Because they hired the greatest minds from the best colleges, they’ve always been at the forefront of innovation in communication, and among their “alumni” are 13 Nobel Prize winners, as well as five winners of the Turing Award.
Among Bell Labs’ inventions are the telephone, the radio, the radar, the nuclear reactor, the transistor, the satellite, the solar battery, the wireless phone and the operating system Unix – at least three of which influence your life right this second.
One of their alumni, Claude Shannon, came up with information theory, you know, the whole bits and bytes thing, which is how we measure data online today.
Clearly, hiring MIT graduates paid off. But how have they been able to afford to hire such great people for such a long time?
Lesson 3: Monopoly is a great driver of innovation, as it can use its big profits to fund great scientific efforts.
Remember I said Bell Labs originated from AT&T? Well, what you might not know is that AT&T (American Telephone & Telegraph Company) itself evolved from the Bell Telephone Company, the firm that held Alexander Graham Bell’s original phone patent and commercially provided the first phone services to people.
Bell not only invented the phone, he also commercialized it.

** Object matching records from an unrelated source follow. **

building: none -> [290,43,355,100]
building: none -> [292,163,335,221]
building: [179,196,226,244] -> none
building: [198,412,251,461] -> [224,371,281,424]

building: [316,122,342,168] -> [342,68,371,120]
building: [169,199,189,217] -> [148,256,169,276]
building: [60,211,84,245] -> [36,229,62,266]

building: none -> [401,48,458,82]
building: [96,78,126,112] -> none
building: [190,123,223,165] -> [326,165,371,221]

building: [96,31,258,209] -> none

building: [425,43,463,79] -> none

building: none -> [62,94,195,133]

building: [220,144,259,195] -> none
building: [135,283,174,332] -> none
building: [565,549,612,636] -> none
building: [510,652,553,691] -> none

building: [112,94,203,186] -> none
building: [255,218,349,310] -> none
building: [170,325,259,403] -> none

He knew that by keeping on improving his invention, he could also monopolize the commercialization of it, which in turn would allow him to spend a big chunk of the huge profits on further research.

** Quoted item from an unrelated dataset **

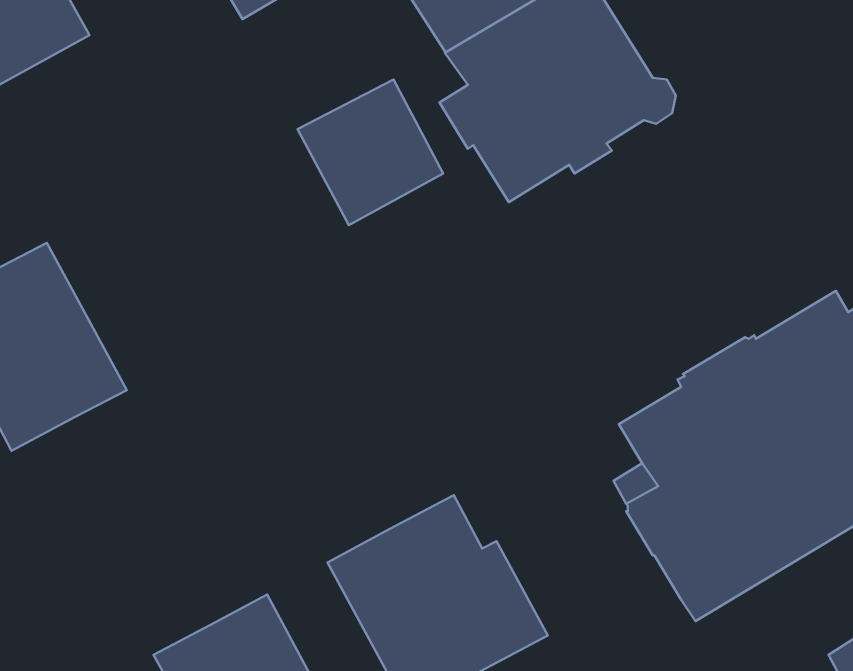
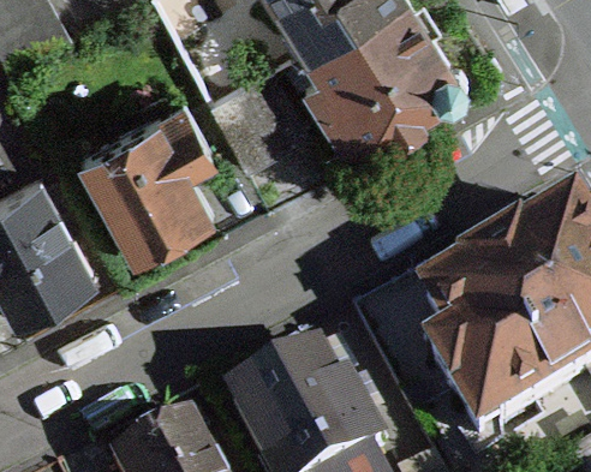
building: none -> [78,95,211,249]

This is the exact idea Peter Thiel talks about in Zero to One, and it’s what PayPal, Facebook, Google and Uber have done to become so big in such a short time. As long as these profits are used to fund important research and science, which benefit the public, this is a good model.
For over 50 years, AT&T was a tolerated monopoly, scooping up smaller, independent phone companies as they arose and cooperating with the US government to make telephone access for everyone easier. As soon as it was broken up in the 80s, profits started to decline and in 2006 the main campus of Bell Labs was closed.
But the company doesn’t give up. In 2016, Nokia acquired it – with Bell’s name on it, this company will probably keep innovating for at least another 100 years, monopoly or not.
The Idea Factory Review
Of course Bell Labs didn’t invent all of these things alone, but the fact that they had a hand in so many of the most crucial inventions, which impact most of the time we’re awake today, is nothing less than shocking. I could spend hours researching The Idea Factory, an absolutely fascinating topic!
Who would I recommend The Idea Factory summary to?
The 23 year old electrical engineering student, who loves to tinker with tech in his spare time, the 31 year old physicist PhD candidate, who works with optical fibers, and anyone who doesn’t know who invented the world wide web.